Letter in an aquarium glass
   

         On that busy day I received a text from my brother that my father is in the hospital. When I heard that news I feel weak. Seeing my father in bed of sickness. No way his the one who taught me how to be strong. But now here he is lying on bed. Yes I became stronger because of the way he nurture me but seeing him on that situation made me cry. Its not new to me because since I was young he has this illness. But now its different  his in and out of the hospital. I pray to God  to extend the life of my father. I have still dreams for him that he may  see the fruits of his labor. Not all people could  understand him  but since he is my father the blood of my blood and the flesh of my flesh I learn to understand him. He is my greatest fan and critics as well. But in all  this course he is my greatest motivator. He push me to my limits.

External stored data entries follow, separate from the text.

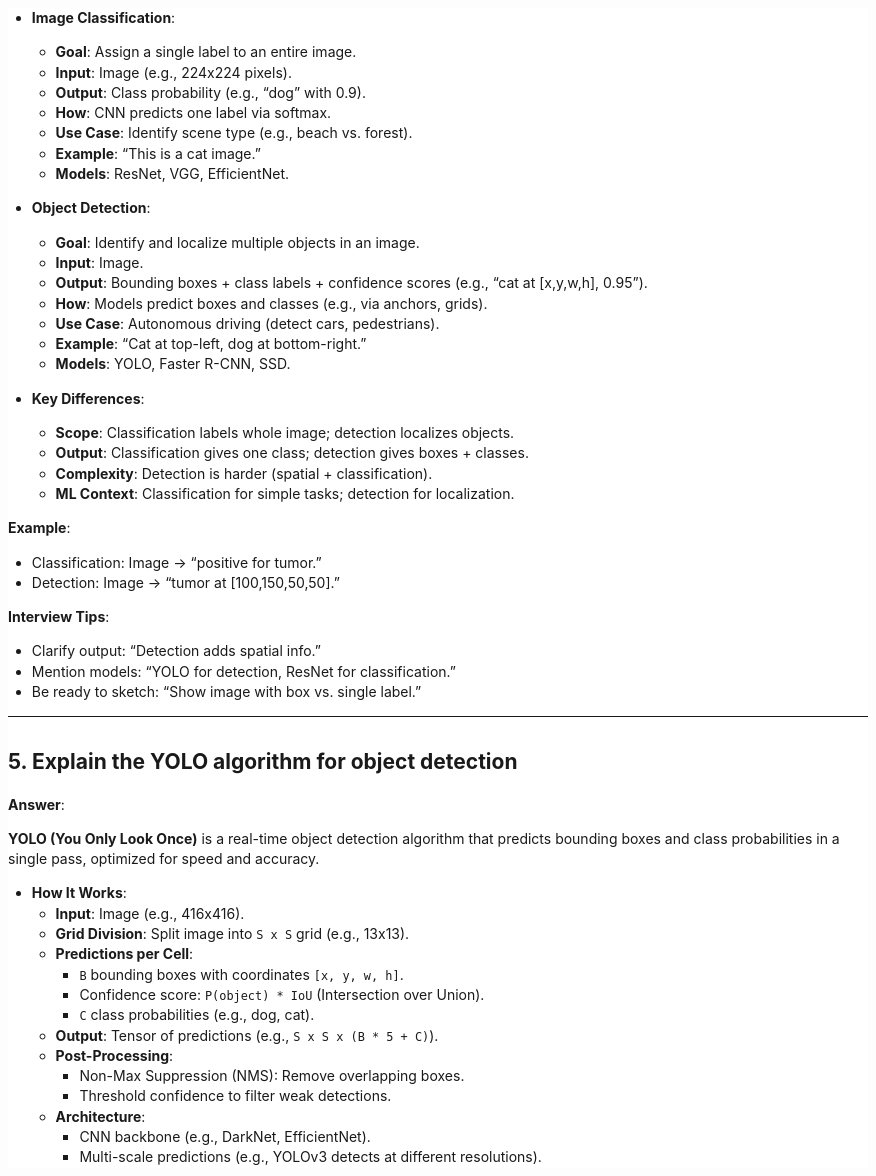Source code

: - **Image Classification**:
  - **Goal**: Assign a single label to an entire image.
  - **Input**: Image (e.g., 224x224 pixels).
  - **Output**: Class probability (e.g., “dog” with 0.9).
  - **How**: CNN predicts one label via softmax.
  - **Use Case**: Identify scene type (e.g., beach vs. forest).
  - **Example**: “This is a cat image.”
  - **Models**: ResNet, VGG, EfficientNet.

- **Object Detection**:
  - **Goal**: Identify and localize multiple objects in an image.
  - **Input**: Image.
  - **Output**: Bounding boxes + class labels + confidence scores (e.g., “cat at [x,y,w,h], 0.95”).
  - **How**: Models predict boxes and classes (e.g., via anchors, grids).
  - **Use Case**: Autonomous driving (detect cars, pedestrians).
  - **Example**: “Cat at top-left, dog at bottom-right.”
  - **Models**: YOLO, Faster R-CNN, SSD.

- **Key Differences**:
  - **Scope**: Classification labels whole image; detection localizes objects.
  - **Output**: Classification gives one class; detection gives boxes + classes.
  - **Complexity**: Detection is harder (spatial + classification).
  - **ML Context**: Classification for simple tasks; detection for localization.

**Example**:
- Classification: Image → “positive for tumor.”
- Detection: Image → “tumor at [100,150,50,50].”

**Interview Tips**:
- Clarify output: “Detection adds spatial info.”
- Mention models: “YOLO for detection, ResNet for classification.”
- Be ready to sketch: “Show image with box vs. single label.”

---

## 5. Explain the YOLO algorithm for object detection

**Answer**:

**YOLO (You Only Look Once)** is a real-time object detection algorithm that predicts bounding boxes and class probabilities in a single pass, optimized for speed and accuracy.

- **How It Works**:
  - **Input**: Image (e.g., 416x416).
  - **Grid Division**: Split image into `S x S` grid (e.g., 13x13).
  - **Predictions per Cell**:
    - `B` bounding boxes with coordinates `[x, y, w, h]`.
    - Confidence score: `P(object) * IoU` (Intersection over Union).
    - `C` class probabilities (e.g., dog, cat).
  - **Output**: Tensor of predictions (e.g., `S x S x (B * 5 + C)`).
  - **Post-Processing**:
    - Non-Max Suppression (NMS): Remove overlapping boxes.
    - Threshold confidence to filter weak detections.
  - **Architecture**:
    - CNN backbone (e.g., DarkNet, EfficientNet).
    - Multi-scale predictions (e.g., YOLOv3 detects at different resolutions).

    When I was a child I was very shy that I hide myself  to anybody. But now I can talk to different kinds of people from all walks of life; that is because my father push me to my limits. I remember those times that we have big arguments to the point that he curse me.
    My greatest fan became my greatest enemy that time. And since he curse me I leave our house telling to myself that I won't return till I prove myself to him. That I can stand on my own and I will be successful on my own account. I will prove to him that he is wrong.

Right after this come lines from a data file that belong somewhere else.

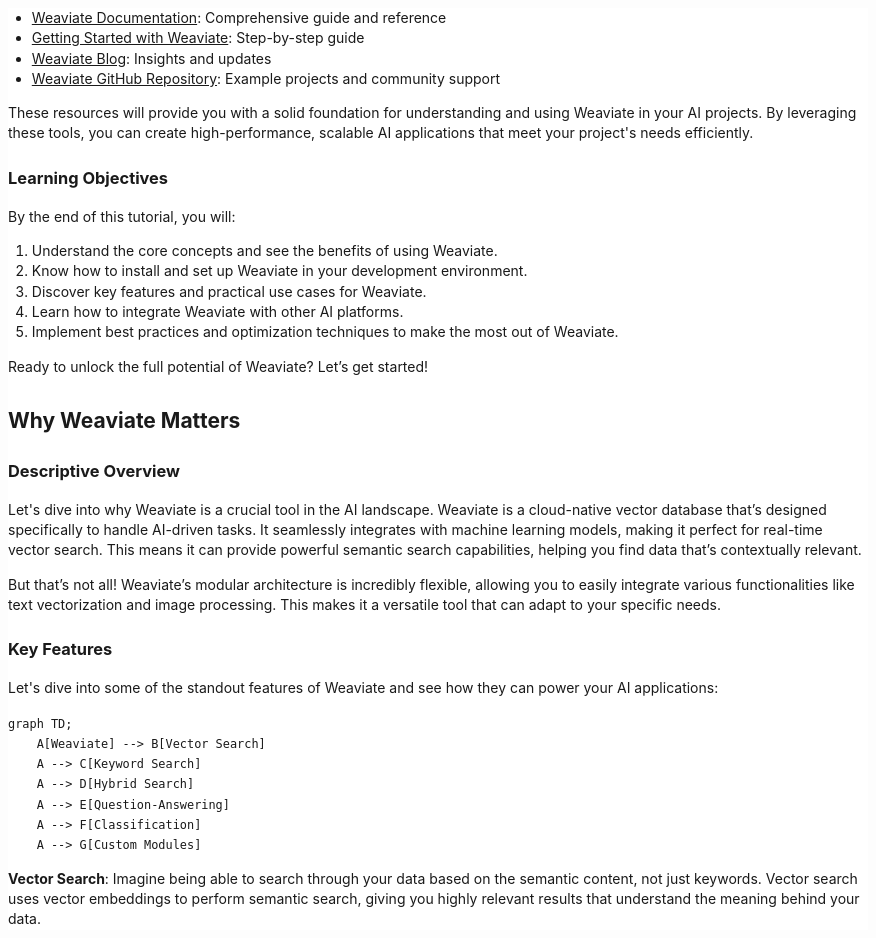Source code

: - [Weaviate Documentation](https://weaviate.io/developers/weaviate): Comprehensive guide and reference
- [Getting Started with Weaviate](https://weaviate.io/developers/weaviate/quickstart): Step-by-step guide
- [Weaviate Blog](https://weaviate.io/blog): Insights and updates
- [Weaviate GitHub Repository](https://github.com/semi-technologies/weaviate): Example projects and community support

These resources will provide you with a solid foundation for understanding and using Weaviate in your AI projects. By leveraging these tools, you can create high-performance, scalable AI applications that meet your project's needs efficiently.

### Learning Objectives

By the end of this tutorial, you will:

1. Understand the core concepts and see the benefits of using Weaviate.
2. Know how to install and set up Weaviate in your development environment.
3. Discover key features and practical use cases for Weaviate.
4. Learn how to integrate Weaviate with other AI platforms.
5. Implement best practices and optimization techniques to make the most out of Weaviate.

Ready to unlock the full potential of Weaviate? Let’s get started!

## Why Weaviate Matters

### Descriptive Overview

Let's dive into why Weaviate is a crucial tool in the AI landscape. Weaviate is a cloud-native vector database that’s designed specifically to handle AI-driven tasks. It seamlessly integrates with machine learning models, making it perfect for real-time vector search. This means it can provide powerful semantic search capabilities, helping you find data that’s contextually relevant.

But that’s not all! Weaviate’s modular architecture is incredibly flexible, allowing you to easily integrate various functionalities like text vectorization and image processing. This makes it a versatile tool that can adapt to your specific needs.

### Key Features

Let's dive into some of the standout features of Weaviate and see how they can power your AI applications:

```mermaid
graph TD;
    A[Weaviate] --> B[Vector Search]
    A --> C[Keyword Search]
    A --> D[Hybrid Search]
    A --> E[Question-Answering]
    A --> F[Classification]
    A --> G[Custom Modules]
```

**Vector Search**: Imagine being able to search through your data based on the semantic content, not just keywords. Vector search uses vector embeddings to perform semantic search, giving you highly relevant results that understand the meaning behind your data.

    With just a hundred pesos I try to stand on my own, telling myself that I can make it. for almost a year of leaving our home with  no news or communication with my family I cried every moment but I try to control my emotions.
    One day I dreamed I heard a voice calling my name and a shadow appeared handling me an aquarium glass with a letter inside that addresses to me. The voice told me to forgive him from all his shortcomings and use the valuable lessons that he taught me and leave the things that is not valuable. Later on I recognized  that is my father's voice.

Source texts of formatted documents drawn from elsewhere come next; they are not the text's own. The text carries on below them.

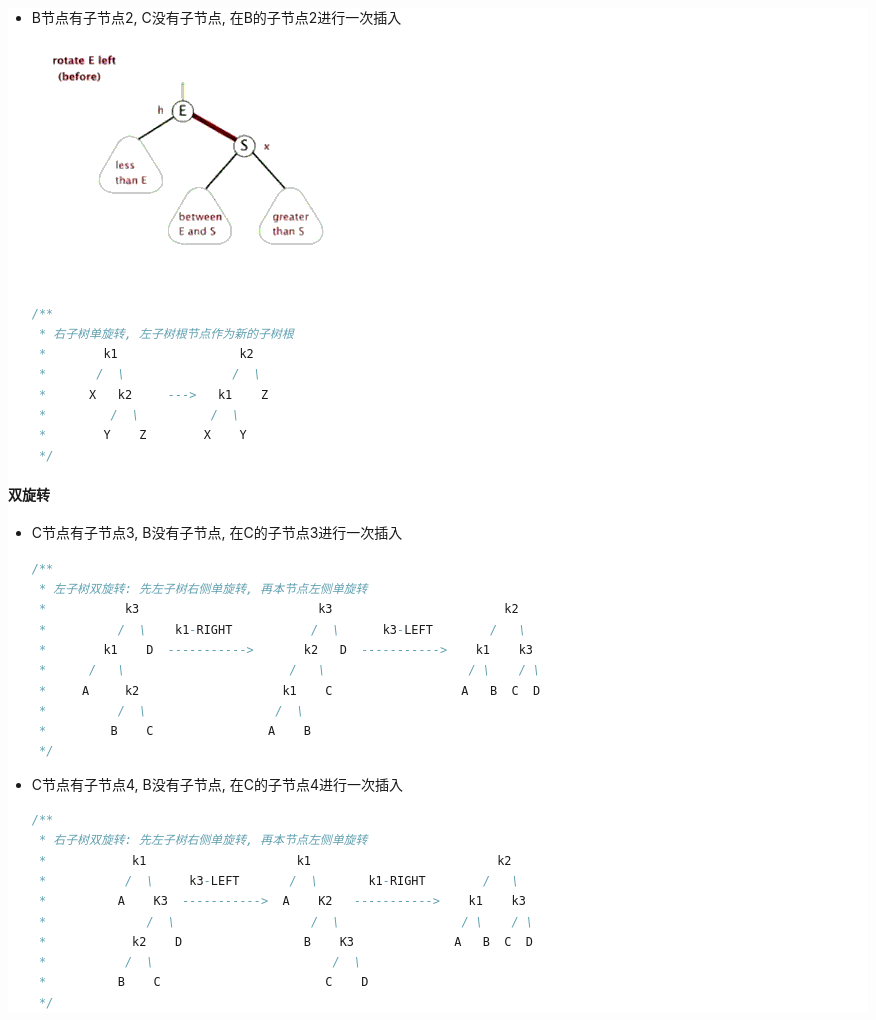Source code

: - B节点有子节点2, C没有子节点, 在B的子节点2进行一次插入

  ![img](1.数据结构.assets/20200810155756568.gif)
  
  ```java
  /**
   * 右子树单旋转, 左子树根节点作为新的子树根
   *        k1                 k2
   *       /  \               /  \
   *      X   k2     --->   k1    Z
   *         /  \          /  \
   *        Y    Z        X    Y
   */
  ```

#### 双旋转

- C节点有子节点3, B没有子节点, 在C的子节点3进行一次插入

  ```java
  /**
   * 左子树双旋转: 先左子树右侧单旋转, 再本节点左侧单旋转
   *           k3                         k3                        k2
   *          /  \    k1-RIGHT           /  \      k3-LEFT        /   \
   *        k1    D  ----------->       k2   D  ----------->    k1    k3
   *      /   \                       /   \                    / \    / \
   *     A     k2                    k1    C                  A   B  C  D
   *          /  \                  /  \
   *         B    C                A    B
   */
  ```

- C节点有子节点4, B没有子节点, 在C的子节点4进行一次插入

  ```java
  /**
   * 右子树双旋转: 先左子树右侧单旋转, 再本节点左侧单旋转
   *            k1                     k1                          k2
   *           /  \     k3-LEFT       /  \       k1-RIGHT        /   \
   *          A    K3  ----------->  A    K2   ----------->    k1    k3
   *              /  \                   /  \                 / \    / \
   *            k2    D                 B    K3              A   B  C  D
   *           /  \                         /  \
   *          B    C                       C    D
   */
  ```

     It is just a dream but I cried a bucket of tears till I wake up I'm still crying . My subconscious told me that even my father curse me I still love him and I can't forgive myself if something worst  happened to him. The next day I decided to return to our home and thanks God my father is alive and kicking. We are not that expressive just a look on each others eyes we can express the deepest sentiments to each other. That's why even we have no communication that time our heart speak.
     During those times I learn to forgive my father I also learn to accept him the way he is and I understand why his acting that way. I learn to understand why he push me to my limits to the point that he curse me. That is because he want me to be successful, to get out of my cocoon, stand on my own and fly high. In the end I want to thank my father. He taught me to be strong, courageous, independent and a champion.
     Like that letter inside  the aquarium glass I understand that my father's love to me is very fragile that he takes care of me not to harmed by anybody. He protect me  in the core of his heart. But like that aquarium  glass he removed the water for me not to drown and he allow it to be opened so I can explore the world.
     Let's restore, reunite and love our basic community which is our family. May the good Lord bless our family.